By the time people end up in my office, they often have been kicked around at work. For instance, they’ve put up with an abusive boss or had the indignity of being fired simply because they got pregnant. When a high performing professional gets invited to a surprise meeting where she sits across a table from the vice president of human resources and a soon to be former supervisor and hears that “things just aren’t working,” she is left with a lifetime mental scar.
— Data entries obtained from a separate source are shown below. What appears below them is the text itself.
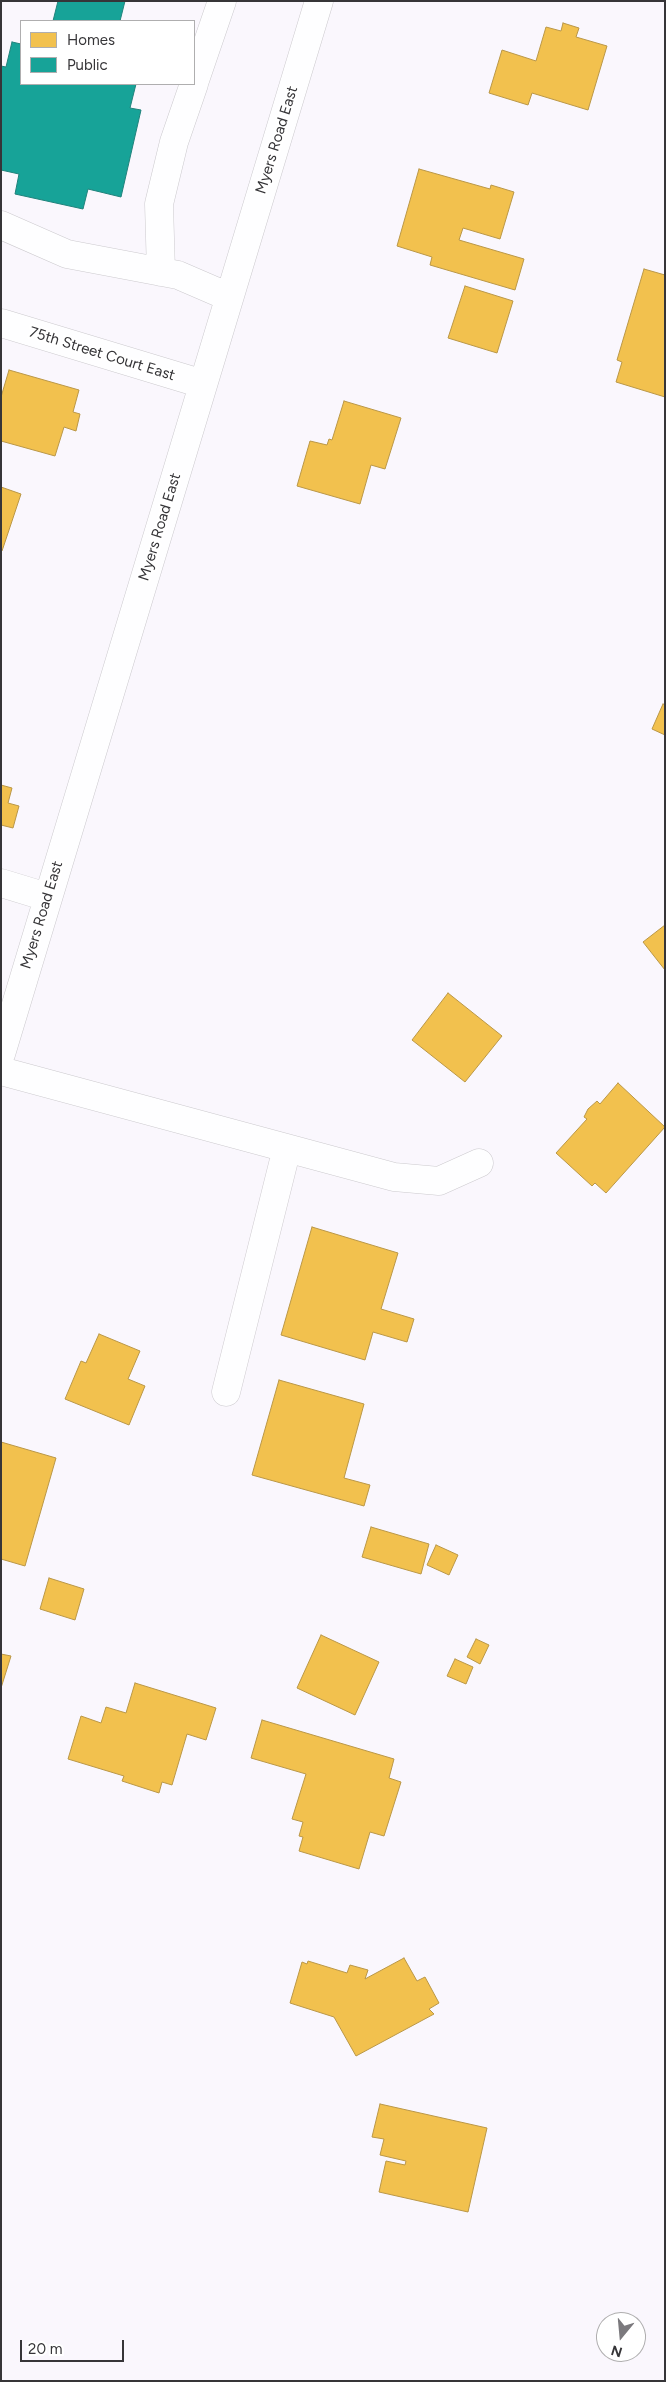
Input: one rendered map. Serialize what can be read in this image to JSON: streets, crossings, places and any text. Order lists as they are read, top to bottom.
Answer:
{
  "streets": {
    "street": ["Myers Road East", "75th Street Court East"]
  },
  "crossings": [
    ["Myers Road East", "75th Street Court East"]
  ],
  "legend": ["Homes", "Public"],
  "scale_bar": "20 m",
  "north": "bottom"
}
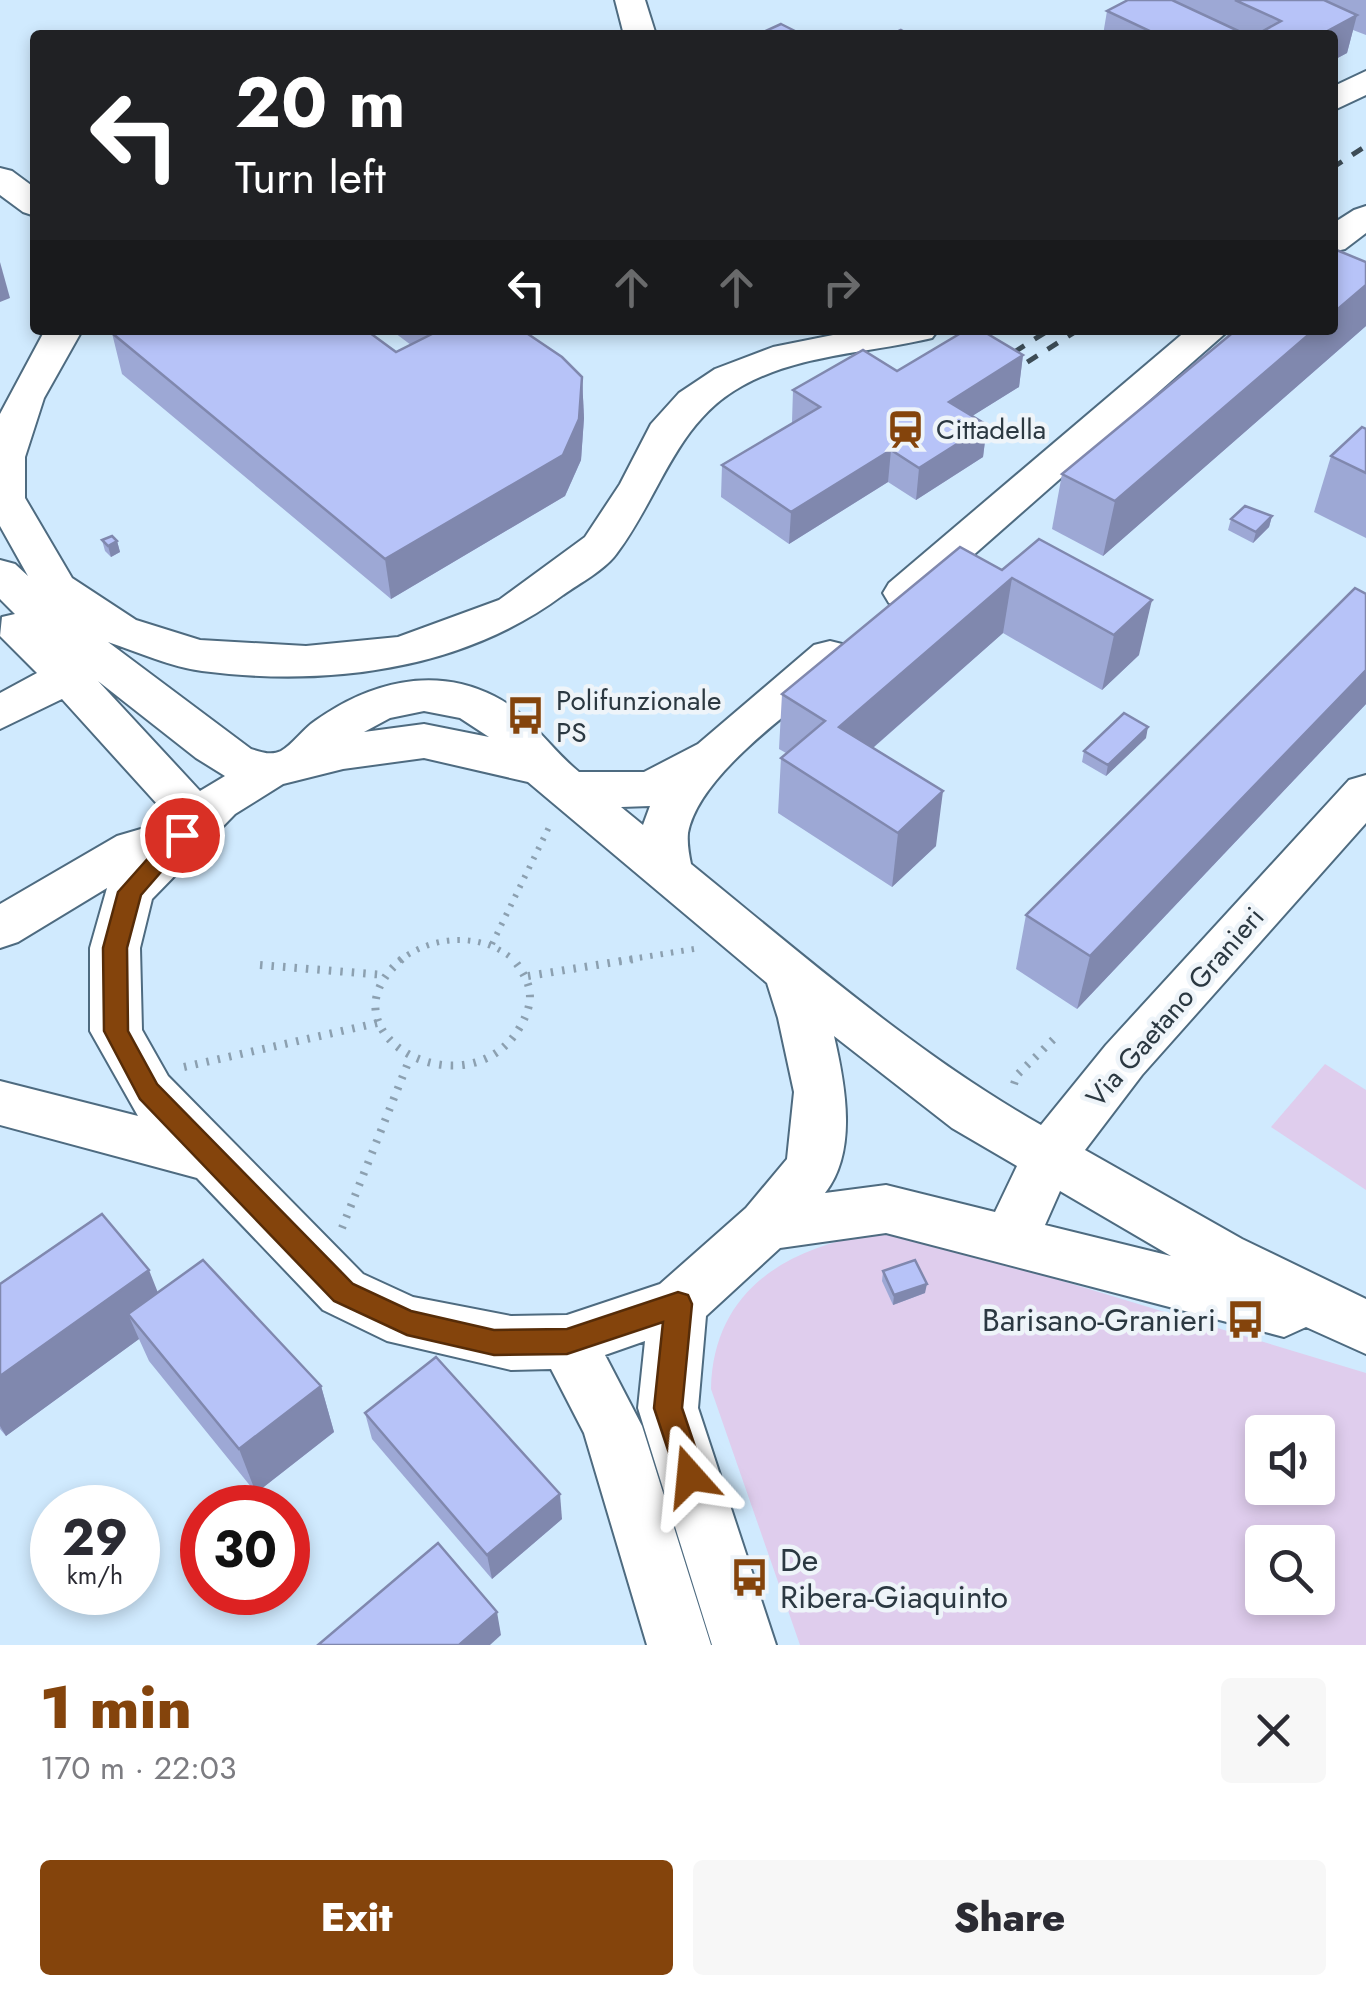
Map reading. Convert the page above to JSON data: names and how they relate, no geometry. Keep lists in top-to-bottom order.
{
  "streets": {
    "street": ["Via Gaetano Granieri"]
  },
  "places": {
    "station": ["Cittadella"],
    "bus stop": ["Polifunzionale PS", "Barisano-Granieri", "De Ribera-Giaquinto"]
  },
  "page": {
    "turn": ["20 m", "Turn left"],
    "speed": "29 km/h",
    "limit": "30",
    "heading": ["1 min", "170 m · 22:03"],
    "buttons": ["Exit", "Share"]
  }
}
It feels good to do something about that. Who’s waking up at night now, boss? Enjoying that deposition prep where you get to explain to your lawyer what you meant in that email

where you said you wanted to “replace that accountant with someone not quite so pregnant”? You must have felt like a badass when you sent it—like a kingmaker. I’m guessing not so much now.

Even for clients who lose a lawsuit, standing up to fight can be a cathartic experience. As this article by Emily Esfahani Smith in The Atlantic discusses, sometimes meaning in life comes from the struggle. “There’s more to life than being happy.” Writing about the famous psychiatrist Viktor Frankl, Smith notes:

As he saw in the camps, those who found meaning even in the most horrendous circumstances were far more resilient to suffering than those who did not. “Everything can be taken from a man but one thing,” Frankl wrote in Mans Search for Meaning, “the last of the human freedoms—to choose one’s attitude in any given set of circumstances, to choose one’s own way.”

Of course, being discriminated against in no way compares to the atrocities that occurred in concentration camps, but the same principle applies. The experience of discrimination—especially when it results in job loss—can be devastating. Taking legal action is one way to take meaning from that situation. It is your opportunity to choose a course of action to deal with a bad situation not of your creation.

Getting Answers

A company that fires you is generally under no obligation to give you any reason for your termination. Let’s suppose that you were fired a month after requesting medical leave to care for a child. You are replaced by a man with no children. You’re fairly certain this guy had twice been reprimanded for submitting improper expense reports. In contrast, your record is without so much as a blemish. When the director of HR meets with you in an effort to get you to sign a severance agreement waiving your right to sue, you raise this issue. She looks at you blankly and eventually moves on, not even responding to the question. Perturbed, you raise the issue again. The HR director says, “That’s just not right. He has a clean file.” You say, “Well, let’s settle this. Go get his personnel file.”

How do you think this request will go over? Do you think you’ll get that personnel file? No. You’re more likely to get walked out of the building by security. But if you file a lawsuit, you’ll get that personnel file and more. The company will have to give it to you under the rules of discovery. If the company refuses or hides information, it will have to face a very angry judge. Remember President Clinton and the Paula Jones litigation? In that case, a sitting president was required to participate in a deposition under oath. Powerful people are not exempt from the legal system. If David sues Goliath, Goliath has to answer, no matter how fearsome he is. Those involved in your case will likewise have to sit for a deposition. If the CEO of your company knows something about what happened to you, he too will have to sit down at a deposition table

and answer your questions (or your lawyer’s questions) under oath. Powerful stuff. The only way to get that satisfaction is by going to court.

Receiving Money

Most people who come into my office are not motivated primarily by money, contrary to what the Chamber of Commerce would have you believe about individuals who choose to enforce their rights. I would never recommend to a client that she sue only in the hope of achieving a substantial award. The risks involved in any litigation, particularly employment litigation, do not make suing an efficient moneymaking endeavor. It is certainly not uncommon for an employee to lose in court. That said, money can be a very nice result. I have had the privilege of handing to clients the largest onetime payment they have ever received.